== JOB ==
What is needed here is a verbatim copy of the records that follow.

(Beginning of EXCERPTED DATA)

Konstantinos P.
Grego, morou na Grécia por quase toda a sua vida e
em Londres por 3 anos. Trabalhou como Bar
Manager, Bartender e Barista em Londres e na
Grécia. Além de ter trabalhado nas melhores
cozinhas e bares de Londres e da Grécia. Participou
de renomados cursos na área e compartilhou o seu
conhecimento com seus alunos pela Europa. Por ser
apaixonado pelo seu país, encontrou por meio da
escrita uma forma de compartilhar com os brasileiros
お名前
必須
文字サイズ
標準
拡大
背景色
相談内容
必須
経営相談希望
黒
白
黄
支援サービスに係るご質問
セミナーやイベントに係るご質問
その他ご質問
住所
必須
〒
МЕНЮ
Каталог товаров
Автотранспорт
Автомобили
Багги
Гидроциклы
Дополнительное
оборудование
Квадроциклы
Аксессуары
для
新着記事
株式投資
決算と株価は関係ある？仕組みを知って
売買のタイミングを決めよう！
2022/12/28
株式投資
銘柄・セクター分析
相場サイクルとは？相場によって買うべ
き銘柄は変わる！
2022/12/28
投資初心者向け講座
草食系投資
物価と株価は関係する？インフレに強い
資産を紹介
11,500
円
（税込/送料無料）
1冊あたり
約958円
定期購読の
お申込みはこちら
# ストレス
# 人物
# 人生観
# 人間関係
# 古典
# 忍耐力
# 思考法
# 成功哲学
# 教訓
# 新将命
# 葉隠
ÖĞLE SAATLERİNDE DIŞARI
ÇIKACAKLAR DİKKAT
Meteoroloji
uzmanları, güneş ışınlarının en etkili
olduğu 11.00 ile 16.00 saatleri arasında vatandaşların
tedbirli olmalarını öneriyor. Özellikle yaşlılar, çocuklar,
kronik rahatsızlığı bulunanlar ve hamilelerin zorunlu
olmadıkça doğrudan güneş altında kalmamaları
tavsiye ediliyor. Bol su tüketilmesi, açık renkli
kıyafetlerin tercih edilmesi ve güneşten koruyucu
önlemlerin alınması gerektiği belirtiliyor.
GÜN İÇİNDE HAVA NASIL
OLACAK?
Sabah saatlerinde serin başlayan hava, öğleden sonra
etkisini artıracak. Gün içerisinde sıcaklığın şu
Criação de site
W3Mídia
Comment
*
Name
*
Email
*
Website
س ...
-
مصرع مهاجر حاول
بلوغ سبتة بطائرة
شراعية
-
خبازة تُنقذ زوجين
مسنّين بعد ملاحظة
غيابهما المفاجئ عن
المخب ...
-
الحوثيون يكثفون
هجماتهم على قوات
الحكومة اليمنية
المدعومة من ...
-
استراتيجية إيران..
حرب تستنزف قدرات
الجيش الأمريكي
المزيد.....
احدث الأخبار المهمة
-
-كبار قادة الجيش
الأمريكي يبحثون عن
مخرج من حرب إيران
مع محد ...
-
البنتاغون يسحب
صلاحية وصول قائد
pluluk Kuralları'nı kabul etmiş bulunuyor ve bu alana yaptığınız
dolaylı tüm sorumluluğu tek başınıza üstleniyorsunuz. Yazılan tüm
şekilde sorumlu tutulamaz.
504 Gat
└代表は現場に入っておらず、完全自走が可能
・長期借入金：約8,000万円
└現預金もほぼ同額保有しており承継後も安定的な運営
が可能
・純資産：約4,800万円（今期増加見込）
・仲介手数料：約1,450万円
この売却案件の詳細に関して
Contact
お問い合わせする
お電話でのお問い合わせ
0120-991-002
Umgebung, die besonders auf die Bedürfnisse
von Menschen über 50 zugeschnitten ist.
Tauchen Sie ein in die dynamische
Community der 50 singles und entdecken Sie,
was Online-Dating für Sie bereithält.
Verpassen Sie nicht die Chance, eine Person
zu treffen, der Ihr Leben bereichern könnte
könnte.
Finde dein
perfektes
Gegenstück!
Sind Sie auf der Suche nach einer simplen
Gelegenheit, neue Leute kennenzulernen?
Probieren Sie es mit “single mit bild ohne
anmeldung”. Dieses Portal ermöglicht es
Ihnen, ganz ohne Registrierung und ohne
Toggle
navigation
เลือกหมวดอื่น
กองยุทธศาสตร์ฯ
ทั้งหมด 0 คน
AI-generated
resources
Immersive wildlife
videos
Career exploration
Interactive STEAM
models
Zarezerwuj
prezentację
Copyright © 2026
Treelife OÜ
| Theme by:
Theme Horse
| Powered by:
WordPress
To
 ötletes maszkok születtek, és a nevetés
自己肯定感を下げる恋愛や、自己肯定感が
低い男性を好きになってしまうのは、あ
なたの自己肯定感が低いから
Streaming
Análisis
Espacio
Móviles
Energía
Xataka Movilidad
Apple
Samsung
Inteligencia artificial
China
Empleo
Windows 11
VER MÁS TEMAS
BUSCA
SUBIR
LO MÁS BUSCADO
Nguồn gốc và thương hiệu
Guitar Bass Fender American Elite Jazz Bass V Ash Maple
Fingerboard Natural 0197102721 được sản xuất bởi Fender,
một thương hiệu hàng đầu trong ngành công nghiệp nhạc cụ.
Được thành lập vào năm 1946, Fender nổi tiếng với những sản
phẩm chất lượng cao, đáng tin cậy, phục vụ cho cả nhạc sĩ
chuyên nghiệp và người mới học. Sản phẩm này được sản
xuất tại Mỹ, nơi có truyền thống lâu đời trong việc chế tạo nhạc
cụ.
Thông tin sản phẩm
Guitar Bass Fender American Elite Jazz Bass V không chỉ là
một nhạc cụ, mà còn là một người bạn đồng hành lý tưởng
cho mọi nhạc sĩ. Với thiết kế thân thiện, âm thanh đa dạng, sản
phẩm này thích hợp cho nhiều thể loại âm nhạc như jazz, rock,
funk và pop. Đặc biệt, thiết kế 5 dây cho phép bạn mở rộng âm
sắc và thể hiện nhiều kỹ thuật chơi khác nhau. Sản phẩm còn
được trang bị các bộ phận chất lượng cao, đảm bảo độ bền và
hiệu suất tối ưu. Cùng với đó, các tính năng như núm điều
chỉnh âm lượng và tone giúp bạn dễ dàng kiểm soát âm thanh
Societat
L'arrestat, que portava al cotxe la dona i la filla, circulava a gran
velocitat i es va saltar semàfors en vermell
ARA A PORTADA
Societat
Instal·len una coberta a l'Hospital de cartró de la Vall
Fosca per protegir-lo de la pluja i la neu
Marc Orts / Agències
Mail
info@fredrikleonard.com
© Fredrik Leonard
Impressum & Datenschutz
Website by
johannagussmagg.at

(End of EXCERPTED DATA)

== EXERCISE OUTPUT ==
Konstantinos P.
Grego, morou na Grécia por quase toda a sua vida e
em Londres por 3 anos. Trabalhou como Bar
Manager, Bartender e Barista em Londres e na
Grécia. Além de ter trabalhado nas melhores
cozinhas e bares de Londres e da Grécia. Participou
de renomados cursos na área e compartilhou o seu
conhecimento com seus alunos pela Europa. Por ser
apaixonado pelo seu país, encontrou por meio da
escrita uma forma de compartilhar com os brasileiros
お名前
必須
文字サイズ
標準
拡大
背景色
相談内容
必須
経営相談希望
黒
白
黄
支援サービスに係るご質問
セミナーやイベントに係るご質問
その他ご質問
住所
必須
〒
МЕНЮ
Каталог товаров
Автотранспорт
Автомобили
Багги
Гидроциклы
Дополнительное
оборудование
Квадроциклы
Аксессуары
для
新着記事
株式投資
決算と株価は関係ある？仕組みを知って
売買のタイミングを決めよう！
2022/12/28
株式投資
銘柄・セクター分析
相場サイクルとは？相場によって買うべ
き銘柄は変わる！
2022/12/28
投資初心者向け講座
草食系投資
物価と株価は関係する？インフレに強い
資産を紹介
11,500
円
（税込/送料無料）
1冊あたり
約958円
定期購読の
お申込みはこちら
# ストレス
# 人物
# 人生観
# 人間関係
# 古典
# 忍耐力
# 思考法
# 成功哲学
# 教訓
# 新将命
# 葉隠
ÖĞLE SAATLERİNDE DIŞARI
ÇIKACAKLAR DİKKAT
Meteoroloji
uzmanları, güneş ışınlarının en etkili
olduğu 11.00 ile 16.00 saatleri arasında vatandaşların
tedbirli olmalarını öneriyor. Özellikle yaşlılar, çocuklar,
kronik rahatsızlığı bulunanlar ve hamilelerin zorunlu
olmadıkça doğrudan güneş altında kalmamaları
tavsiye ediliyor. Bol su tüketilmesi, açık renkli
kıyafetlerin tercih edilmesi ve güneşten koruyucu
önlemlerin alınması gerektiği belirtiliyor.
GÜN İÇİNDE HAVA NASIL
OLACAK?
Sabah saatlerinde serin başlayan hava, öğleden sonra
etkisini artıracak. Gün içerisinde sıcaklığın şu
Criação de site
W3Mídia
Comment
*
Name
*
Email
*
Website
س ...
-
مصرع مهاجر حاول
بلوغ سبتة بطائرة
شراعية
-
خبازة تُنقذ زوجين
مسنّين بعد ملاحظة
غيابهما المفاجئ عن
المخب ...
-
الحوثيون يكثفون
هجماتهم على قوات
الحكومة اليمنية
المدعومة من ...
-
استراتيجية إيران..
حرب تستنزف قدرات
الجيش الأمريكي
المزيد.....
احدث الأخبار المهمة
-
-كبار قادة الجيش
الأمريكي يبحثون عن
مخرج من حرب إيران
مع محد ...
-
البنتاغون يسحب
صلاحية وصول قائد
pluluk Kuralları'nı kabul etmiş bulunuyor ve bu alana yaptığınız
dolaylı tüm sorumluluğu tek başınıza üstleniyorsunuz. Yazılan tüm
şekilde sorumlu tutulamaz.
504 Gat
└代表は現場に入っておらず、完全自走が可能
・長期借入金：約8,000万円
└現預金もほぼ同額保有しており承継後も安定的な運営
が可能
・純資産：約4,800万円（今期増加見込）
・仲介手数料：約1,450万円
この売却案件の詳細に関して
Contact
お問い合わせする
お電話でのお問い合わせ
0120-991-002
Umgebung, die besonders auf die Bedürfnisse
von Menschen über 50 zugeschnitten ist.
Tauchen Sie ein in die dynamische
Community der 50 singles und entdecken Sie,
was Online-Dating für Sie bereithält.
Verpassen Sie nicht die Chance, eine Person
zu treffen, der Ihr Leben bereichern könnte
könnte.
Finde dein
perfektes
Gegenstück!
Sind Sie auf der Suche nach einer simplen
Gelegenheit, neue Leute kennenzulernen?
Probieren Sie es mit “single mit bild ohne
anmeldung”. Dieses Portal ermöglicht es
Ihnen, ganz ohne Registrierung und ohne
Toggle
navigation
เลือกหมวดอื่น
กองยุทธศาสตร์ฯ
ทั้งหมด 0 คน
AI-generated
resources
Immersive wildlife
videos
Career exploration
Interactive STEAM
models
Zarezerwuj
prezentację
Copyright © 2026
Treelife OÜ
| Theme by:
Theme Horse
| Powered by:
WordPress
To
 ötletes maszkok születtek, és a nevetés
自己肯定感を下げる恋愛や、自己肯定感が
低い男性を好きになってしまうのは、あ
なたの自己肯定感が低いから
Streaming
Análisis
Espacio
Móviles
Energía
Xataka Movilidad
Apple
Samsung
Inteligencia artificial
China
Empleo
Windows 11
VER MÁS TEMAS
BUSCA
SUBIR
LO MÁS BUSCADO
Nguồn gốc và thương hiệu
Guitar Bass Fender American Elite Jazz Bass V Ash Maple
Fingerboard Natural 0197102721 được sản xuất bởi Fender,
một thương hiệu hàng đầu trong ngành công nghiệp nhạc cụ.
Được thành lập vào năm 1946, Fender nổi tiếng với những sản
phẩm chất lượng cao, đáng tin cậy, phục vụ cho cả nhạc sĩ
chuyên nghiệp và người mới học. Sản phẩm này được sản
xuất tại Mỹ, nơi có truyền thống lâu đời trong việc chế tạo nhạc
cụ.
Thông tin sản phẩm
Guitar Bass Fender American Elite Jazz Bass V không chỉ là
một nhạc cụ, mà còn là một người bạn đồng hành lý tưởng
cho mọi nhạc sĩ. Với thiết kế thân thiện, âm thanh đa dạng, sản
phẩm này thích hợp cho nhiều thể loại âm nhạc như jazz, rock,
funk và pop. Đặc biệt, thiết kế 5 dây cho phép bạn mở rộng âm
sắc và thể hiện nhiều kỹ thuật chơi khác nhau. Sản phẩm còn
được trang bị các bộ phận chất lượng cao, đảm bảo độ bền và
hiệu suất tối ưu. Cùng với đó, các tính năng như núm điều
chỉnh âm lượng và tone giúp bạn dễ dàng kiểm soát âm thanh
Societat
L'arrestat, que portava al cotxe la dona i la filla, circulava a gran
velocitat i es va saltar semàfors en vermell
ARA A PORTADA
Societat
Instal·len una coberta a l'Hospital de cartró de la Vall
Fosca per protegir-lo de la pluja i la neu
Marc Orts / Agències
Mail
info@fredrikleonard.com
© Fredrik Leonard
Impressum & Datenschutz
Website by
johannagussmagg.at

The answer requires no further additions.